John Lueftner: Momentan kommen wirklich vordergründig deutsche Kolleg:innen, um sich den Rabatt bei uns abzuholen. Wenn die das künftig zuhause erledigen können, wird unser System, das aktuell ein bisschen quietscht unter der Last, schlagartig entlastet. Nicht nur das System, auch der Arbeitsmarkt wird ausgeglichener werden.
Werfen wir einen Blick auf den ORF als wichtigsten Partner der Film- und Fernsehwirtschaft in Österreich. Wie steht es um die Verlängerung der freiwilligen Selbstverpflichtung des ORF, 105 Mio. Euro jährlich in die österreichische Filmwirtschaft zu investieren?
Helmut Grasser: Die freiwillige Selbstverpflichtung des ORF läuft Ende des Jahres aus. Besser wäre es ohnehin, der Gesetzgeber würde das im ORF-Gesetz regeln. Das muss neu verhandelt werden und ist eines der wichtigsten Themen neben der Investitionsverpflichtung der Streamer. Da die primäre Finanzierung des ORF seit diesem Jahr über die Haushaltsabgabe läuft (sie ersetzt die GIS-Gebühr), muss das Budget der „freiwilligen“ Selbstverpflichtung unserer Meinung nach auch an die höheren Einnahmen des ORF angepasst werden. Da müssen wir aber dicke Bretter bohren.
„Die selektive Förderung hat wirklich zu wenig Geld.“
Helmut Grasser
Womit wir schon bei der Kinoförderung sind: Wie steht es denn um den österreichischen
Kinofilm? Bei allen Jubelarien auf das neue Anreizmodell mit ÖFI+, das für einen Push sorgte, stagnieren die selektiven Fördertöpfe…
Helmut Grasser: Das ist tatsächlich ein Problem. Die selektive Förderung hat wirklich zu wenig Geld. Zudem ist das starre Festhalten an einem anachronistischen Jurysystem ein Problem. Größere Produktionen sind fast nicht mehr zu stemmen. Einen Film wie „Das finstere Tal“ könnte man heutzutage mit dem ÖFI aus vielerlei Gründen nicht mehr machen. Gewisse Reformen sind sicher nötig. Es gibt einfach zu wenig wirklich sichtbare österreichische Filme, Filme, die groß genug sind, um beim heimischen Kinopublikum wahrgenommen zu werden. Wenn ich mir die Besucherzahlen von diesem Jahr anschaue, kann man nur die Hände über dem Kopf zusammenschlagen. Der Marktanteil ist wirklich mau. Hätten wir die richtige Struktur, könnten wir locker zehn Prozent erreichen.

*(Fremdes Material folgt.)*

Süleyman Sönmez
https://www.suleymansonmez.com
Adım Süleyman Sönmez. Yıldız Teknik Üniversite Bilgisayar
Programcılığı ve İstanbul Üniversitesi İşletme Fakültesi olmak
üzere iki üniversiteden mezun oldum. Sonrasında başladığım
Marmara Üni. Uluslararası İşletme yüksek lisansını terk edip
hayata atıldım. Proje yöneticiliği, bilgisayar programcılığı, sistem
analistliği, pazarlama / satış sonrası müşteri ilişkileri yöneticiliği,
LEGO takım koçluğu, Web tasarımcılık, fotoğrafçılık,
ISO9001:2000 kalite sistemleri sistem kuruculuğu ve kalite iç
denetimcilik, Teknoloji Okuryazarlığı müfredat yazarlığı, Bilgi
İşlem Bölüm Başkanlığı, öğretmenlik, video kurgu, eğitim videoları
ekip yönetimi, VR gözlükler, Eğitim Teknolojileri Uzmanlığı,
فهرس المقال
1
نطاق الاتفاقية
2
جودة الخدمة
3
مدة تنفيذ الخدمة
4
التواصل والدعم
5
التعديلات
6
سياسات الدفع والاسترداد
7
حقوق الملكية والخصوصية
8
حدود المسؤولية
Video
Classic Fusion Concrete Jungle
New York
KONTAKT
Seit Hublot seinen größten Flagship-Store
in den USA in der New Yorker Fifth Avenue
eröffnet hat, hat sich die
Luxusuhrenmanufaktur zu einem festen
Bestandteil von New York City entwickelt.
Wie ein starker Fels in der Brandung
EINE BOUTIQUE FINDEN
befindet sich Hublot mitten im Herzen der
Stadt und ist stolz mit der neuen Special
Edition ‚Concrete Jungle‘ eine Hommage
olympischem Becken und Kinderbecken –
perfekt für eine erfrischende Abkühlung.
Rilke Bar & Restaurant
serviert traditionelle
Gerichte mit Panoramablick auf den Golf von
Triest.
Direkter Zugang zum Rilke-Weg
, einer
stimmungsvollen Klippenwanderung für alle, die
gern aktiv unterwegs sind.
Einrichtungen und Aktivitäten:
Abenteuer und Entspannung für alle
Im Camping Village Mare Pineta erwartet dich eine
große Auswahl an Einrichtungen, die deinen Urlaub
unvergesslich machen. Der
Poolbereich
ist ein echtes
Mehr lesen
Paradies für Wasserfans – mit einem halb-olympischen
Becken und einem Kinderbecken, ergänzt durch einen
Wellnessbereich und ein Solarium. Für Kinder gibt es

Sie beide sind lange genug im Geschäft, haben schon allerlei Branchenentwicklungen mitgemacht. Wo wird es Ihrer Meinung nach hingehen? Zeigt die Richtung nach oben oder unten?

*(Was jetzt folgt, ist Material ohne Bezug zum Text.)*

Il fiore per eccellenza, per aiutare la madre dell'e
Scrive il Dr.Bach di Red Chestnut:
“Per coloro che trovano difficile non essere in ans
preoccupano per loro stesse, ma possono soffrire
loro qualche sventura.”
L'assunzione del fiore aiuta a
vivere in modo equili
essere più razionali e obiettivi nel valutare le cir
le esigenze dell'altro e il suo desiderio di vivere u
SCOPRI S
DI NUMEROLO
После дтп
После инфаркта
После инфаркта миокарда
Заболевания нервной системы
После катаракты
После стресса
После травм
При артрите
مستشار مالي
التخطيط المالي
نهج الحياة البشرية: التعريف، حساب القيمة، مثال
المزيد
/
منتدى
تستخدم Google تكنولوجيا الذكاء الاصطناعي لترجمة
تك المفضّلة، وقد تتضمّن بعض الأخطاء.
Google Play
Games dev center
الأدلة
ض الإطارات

John Lueftner: Ich glaube, dass unsere Branche weiter florieren wird. Spätestens mit einer Investitionsverpflichtung wird sich das internationale Geschäft auf österreichische Geschichten auswirken. Was Österreich anbetrifft, was Inhalte anbetrifft und letztlich auch, was die Produktionsart anbetrifft, haben wir starke Wettbewerbsvorteile. Dieser österreichische Schmäh passt gut zu diesem Geschäft. Deswegen ist österreichischer Content ein Exportartikel, der funktioniert. Wenn man als Planungssicherheit den Incentive reinkriegt, wenn man uns arbeiten lässt und sich gleichzeitig um genügend Nachwuchs kümmert, bin ich sehr optimistisch, dass wir freudvollen Zeiten für österreichische Inhalte entgegengehen.
Helmut Grasser: Das unterschreibe ich. Wir haben große Chancen, unsere Geschichten zu exportieren. Auch jetzt produzieren wir durchaus schon sehr viel für die öffentlich-rechtlichen Sender in Deutschland und man sieht, dass unsere Produktionen hohe Quoten erreichen.